Another feature of counters is that they can be recorded “around” function/method calls, so that each call to the function or method records a counter with value 1. More about this below in Decorators.
Conceptually, counters are about counting discrete things or events. Notably, counters are often used to record the number of times some event happens, and typically consumers of counters use them to determine rates (events per second, etc.).
counter = Counter('my.counter') # 0
counter.increment() # 1
counter.increment(3) # 4
counter.reset() # 0
counter.reset(5) # 5
Histograms¶
Histograms are represented with the pymetrics.instruments.Histogram
class. The concept of histograms involves the
ability to record an arbitrary number of something per event. While counters are often used to count events, histograms
are used to count something about an individual event.

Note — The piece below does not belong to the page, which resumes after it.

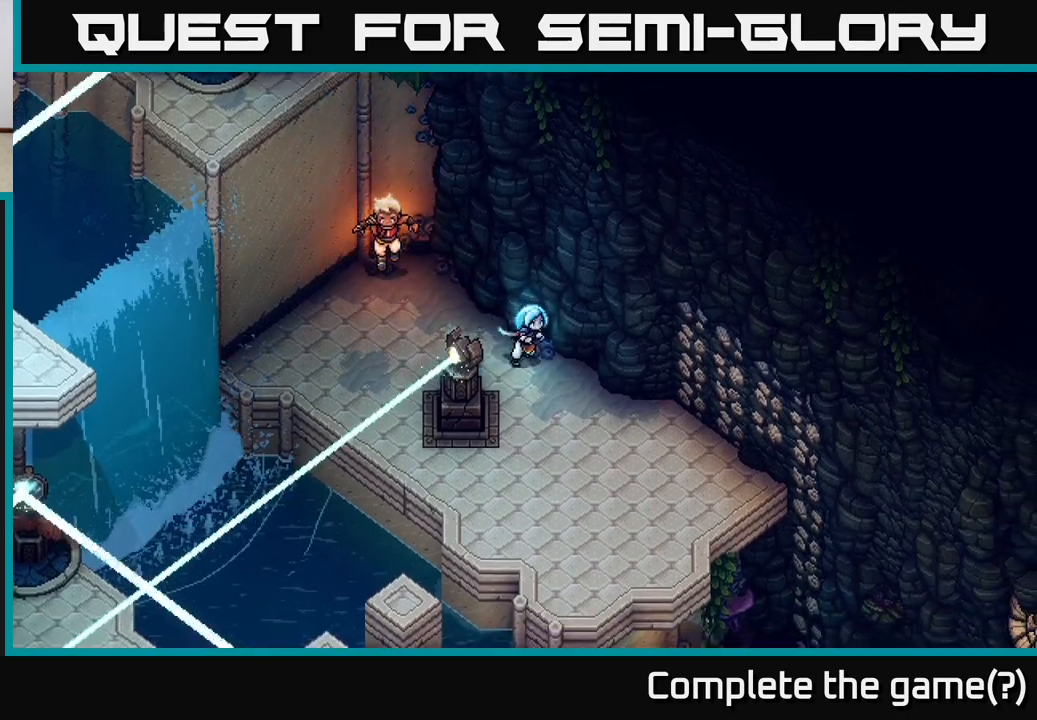
{"buttons": [], "left_stick": "down-right", "right_stick": "center", "events": []}
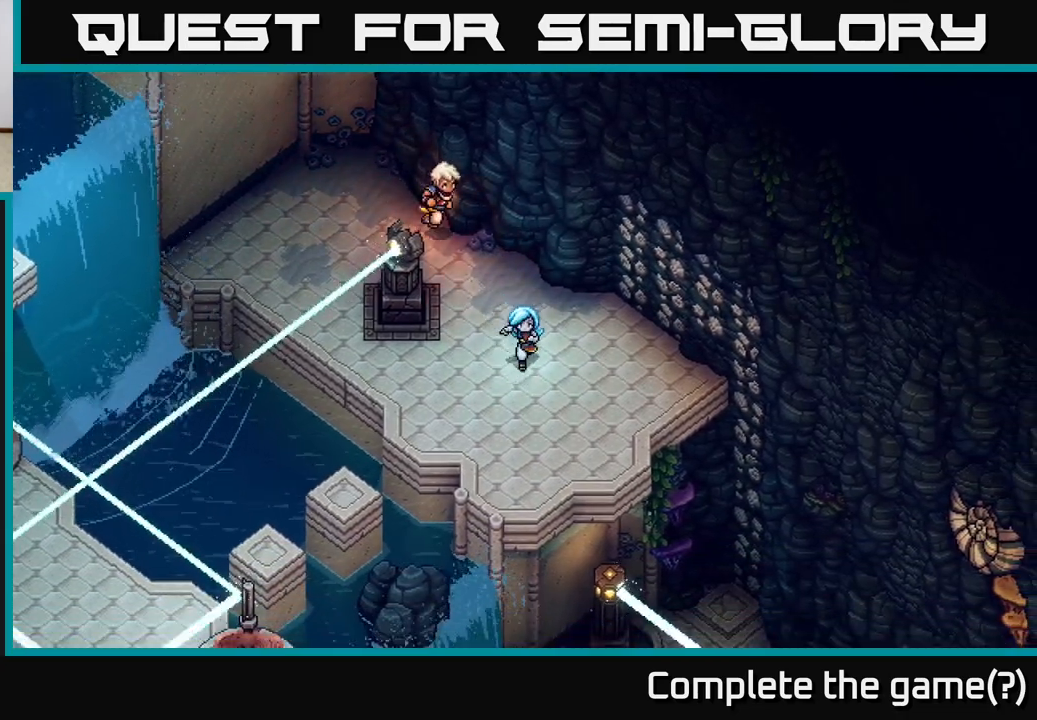
{"buttons": [], "left_stick": "down-right", "right_stick": "center", "events": []}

For example, histograms may be used to record request or
response size in bytes. The consumers to which your metrics are published can then calculate average, p75, p90, p95,
etc., using the values from these histograms.
Histograms have an initial value of 0 unless you pass a different initial value to the constructor. You can also set
the value of a histogram by calling the set
method. Histograms cannot be recorder “around” function/method calls.

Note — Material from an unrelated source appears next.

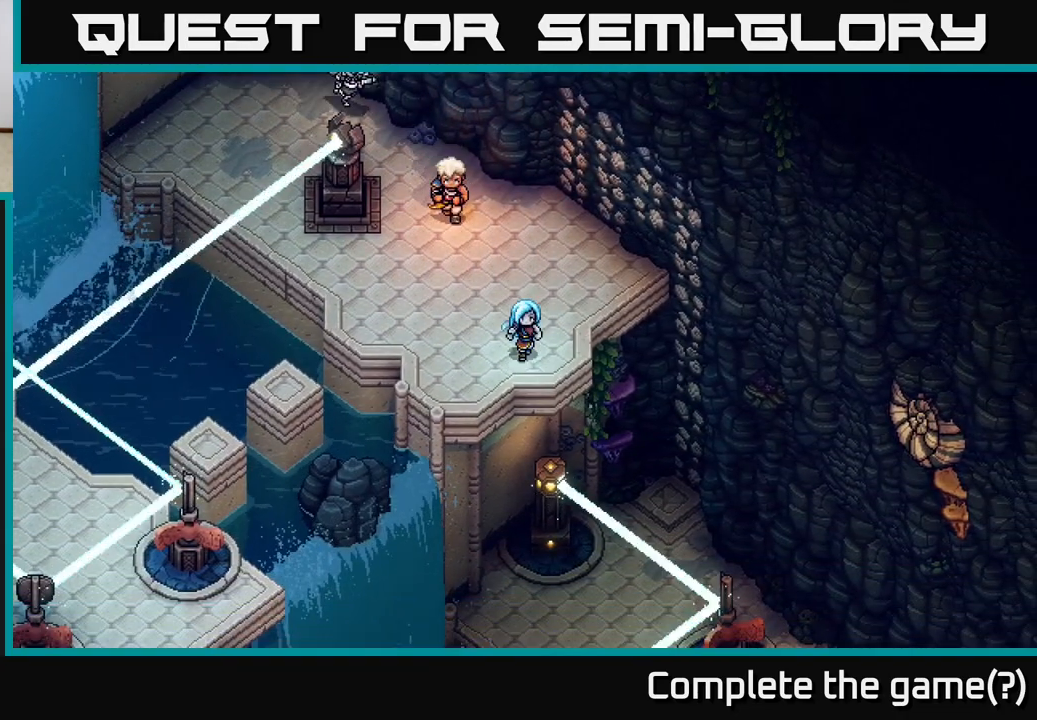
{"buttons": [], "left_stick": "down-right", "right_stick": "center", "events": [[133, "A", "down"], [217, "A", "up"], [317, "A", "down"], [383, "A", "up"]]}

histogram = Histogram('my.histogram', initial_value=5, tag1='value1') # 5
histogram.set(10) # 10
Timers¶
Timers are represented with the pymetrics.instruments.Timer
class, and they extend Histogram
. Timers are the
special-case histogram that understands the passage of time and sets its own value based on that. Like histograms, they
record the number of something about an individual event, but understand that this particular something is time. As
such, timers can be recorded “around” function/method calls (see Decorators).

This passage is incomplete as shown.